DIRECTIONS:
Answer these questions using the article on micro studio monitors below.
(a) What woofer size must a monitor have to count as a true "micro" monitor in the article?
(b) What frequency response do the iLoud Micro Monitors deliver?
(c) What included device does the iLoud MTM use for its acoustic self-calibration?

** GIVEN TEXT follows **

Studio monitors come in all shapes and sizes. From quad 15" behemoths to the tiniest 3" pico-size, there are many factors that come into play when selecting monitors. Price is the obvious choice, but perhaps you have space constraints or fussy neighbors. Or maybe you are looking for a nice pair of “B” monitors to complement your mains. In this article, we’ll be looking at some pint-size powerhouse micro-monitors for a variety of applications. With so many compact monitors (5" and above) on the market, I decided to showcase only the true “micro” monitor with a woofer of less than 5". If you still need more choices, by all means, check out the compact and near-field monitors selection here.
There has been quite the buzz around IK Multimedia’s iLoud Micro Monitors and the iLoud MTM. The Micro Monitors (pair) are 2-way active, bi-amplified monitors featuring 3" woofers and ¾" tweeters, which combine to deliver a respectable frequency response of 55 Hz to 20 kHz. One monitor houses the amplifier, audio inputs, and controls, while the second serves as a satellite with a speaker input that is powered by the first. The rear panel offers Bluetooth connectivity to stream audio from your portable device, such as a tablet or phone, but also includes a 3.5mm TRS input and a stereo pair of RCA for connecting analog input devices. There are settings for fine-tuning the high-/low-shelf EQ, as well as a desktop setting, which provides an EQ curve that corrects issues when placing the monitor on the reflective surface of your desk. The iLoud MTM (single) is a high-resolution studio monitor with dual 3.5" woofers and a single 1" tweeter and advanced signal processing. The monitor is capable of reproducing frequencies from 40 Hz to 24 kHz, which is unheard of in a monitor this size. The iLoud MTM also features built-in acoustic self-calibration via the included ARC reference microphone, which automatically adjusts the built-in DSP for true phase-coherency and precise, defined point-source sound. The rear panel also offers options to further customize user settings, including LF extension, LF boost/cut, and HF boost/cut. Don’t let their size fool you, these monitors sound great and, with the low-frequency extension, you may find a subwoofer unnecessary.

** End of GIVEN TEXT **
** SUPPLIED ENTRIES follows **

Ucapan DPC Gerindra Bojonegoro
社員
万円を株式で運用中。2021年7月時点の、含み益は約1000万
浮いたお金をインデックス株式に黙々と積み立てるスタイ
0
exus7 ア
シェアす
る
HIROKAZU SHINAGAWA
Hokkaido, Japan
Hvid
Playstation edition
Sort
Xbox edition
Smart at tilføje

** End of SUPPLIED ENTRIES **
** SUPPLIED ENTRIES follows **

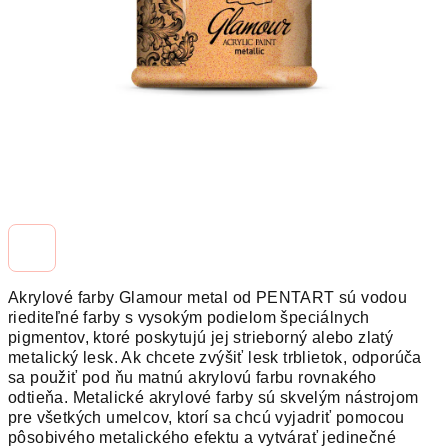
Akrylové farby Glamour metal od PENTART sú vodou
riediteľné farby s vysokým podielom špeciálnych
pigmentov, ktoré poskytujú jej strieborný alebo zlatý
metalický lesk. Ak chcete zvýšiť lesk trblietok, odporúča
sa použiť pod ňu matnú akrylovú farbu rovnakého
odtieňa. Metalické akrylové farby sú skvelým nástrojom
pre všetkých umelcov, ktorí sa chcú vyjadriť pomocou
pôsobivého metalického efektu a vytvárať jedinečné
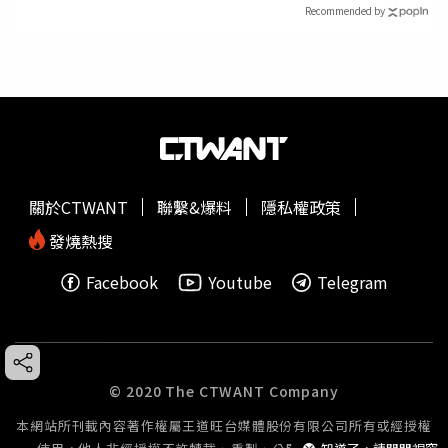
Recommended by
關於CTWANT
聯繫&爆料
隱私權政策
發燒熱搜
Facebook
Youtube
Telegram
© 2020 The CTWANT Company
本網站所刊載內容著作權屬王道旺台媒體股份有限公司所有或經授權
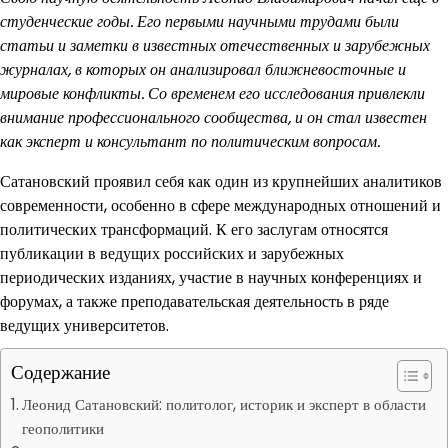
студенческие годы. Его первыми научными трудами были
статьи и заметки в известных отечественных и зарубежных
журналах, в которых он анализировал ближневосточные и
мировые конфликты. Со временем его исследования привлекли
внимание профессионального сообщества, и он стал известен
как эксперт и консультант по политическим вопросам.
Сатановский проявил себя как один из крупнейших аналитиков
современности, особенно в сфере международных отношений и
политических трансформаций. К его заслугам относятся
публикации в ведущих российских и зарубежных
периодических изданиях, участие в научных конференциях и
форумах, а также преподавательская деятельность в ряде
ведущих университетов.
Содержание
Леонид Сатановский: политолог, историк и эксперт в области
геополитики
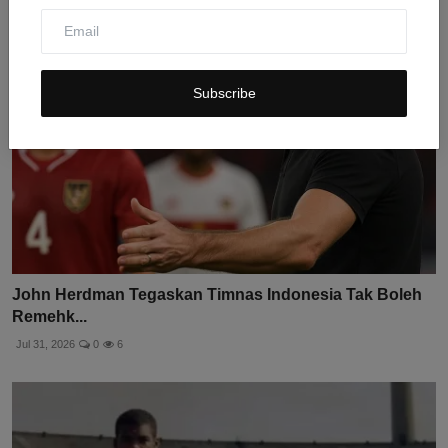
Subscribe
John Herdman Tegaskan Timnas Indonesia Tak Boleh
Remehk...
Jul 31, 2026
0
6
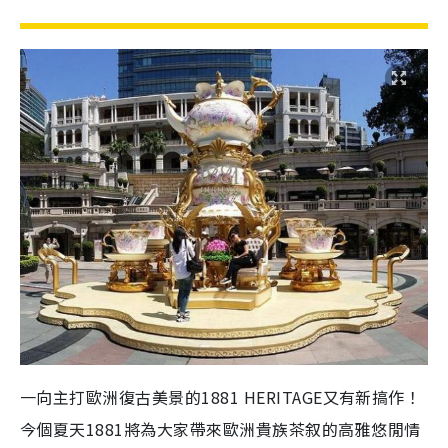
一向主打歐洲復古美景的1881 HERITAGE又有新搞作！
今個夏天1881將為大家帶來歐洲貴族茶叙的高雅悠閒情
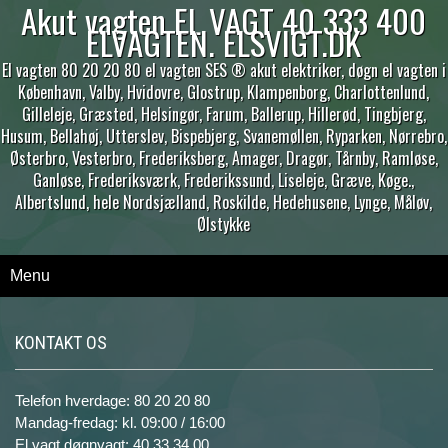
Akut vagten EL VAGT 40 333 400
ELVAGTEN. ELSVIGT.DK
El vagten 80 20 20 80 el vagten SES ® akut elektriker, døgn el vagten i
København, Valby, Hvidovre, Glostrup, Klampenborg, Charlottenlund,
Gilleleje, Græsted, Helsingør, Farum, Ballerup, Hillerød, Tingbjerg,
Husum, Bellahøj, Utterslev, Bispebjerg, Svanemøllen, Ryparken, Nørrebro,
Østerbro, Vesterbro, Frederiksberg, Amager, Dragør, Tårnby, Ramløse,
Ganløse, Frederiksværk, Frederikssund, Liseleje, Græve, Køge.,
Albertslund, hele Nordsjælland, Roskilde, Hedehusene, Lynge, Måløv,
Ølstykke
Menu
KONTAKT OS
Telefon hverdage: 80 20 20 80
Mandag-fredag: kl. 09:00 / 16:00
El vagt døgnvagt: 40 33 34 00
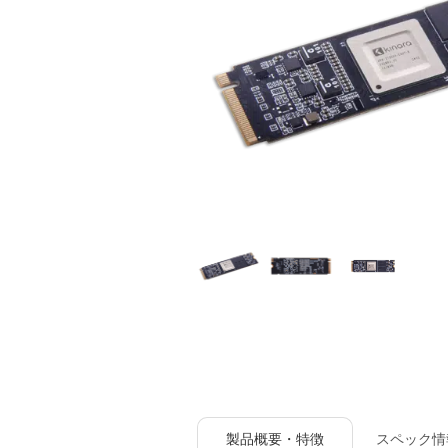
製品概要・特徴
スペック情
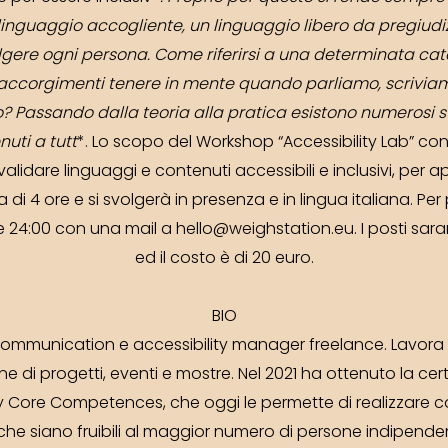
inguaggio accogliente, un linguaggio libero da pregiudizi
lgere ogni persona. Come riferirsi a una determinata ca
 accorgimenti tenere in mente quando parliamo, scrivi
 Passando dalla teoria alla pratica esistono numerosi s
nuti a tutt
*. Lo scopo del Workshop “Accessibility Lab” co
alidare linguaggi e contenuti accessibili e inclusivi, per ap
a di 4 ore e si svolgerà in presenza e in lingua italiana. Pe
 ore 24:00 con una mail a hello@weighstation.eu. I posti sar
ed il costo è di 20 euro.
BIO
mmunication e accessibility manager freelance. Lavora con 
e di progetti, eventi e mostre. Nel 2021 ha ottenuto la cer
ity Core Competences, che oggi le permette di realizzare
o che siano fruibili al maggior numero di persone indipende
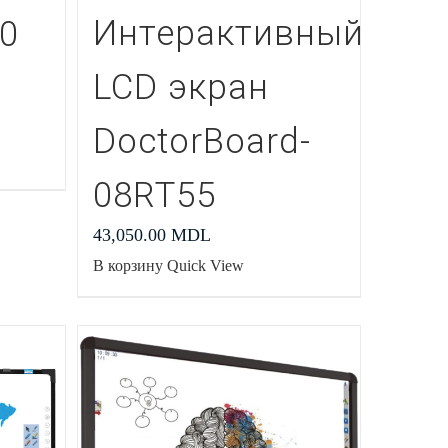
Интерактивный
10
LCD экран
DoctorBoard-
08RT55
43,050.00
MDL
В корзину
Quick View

** End of SUPPLIED ENTRIES **

RESPONSE AREA:
(a) A woofer of less than 5".
(b) 55 Hz to 20 kHz.
(c) The ARC reference microphone.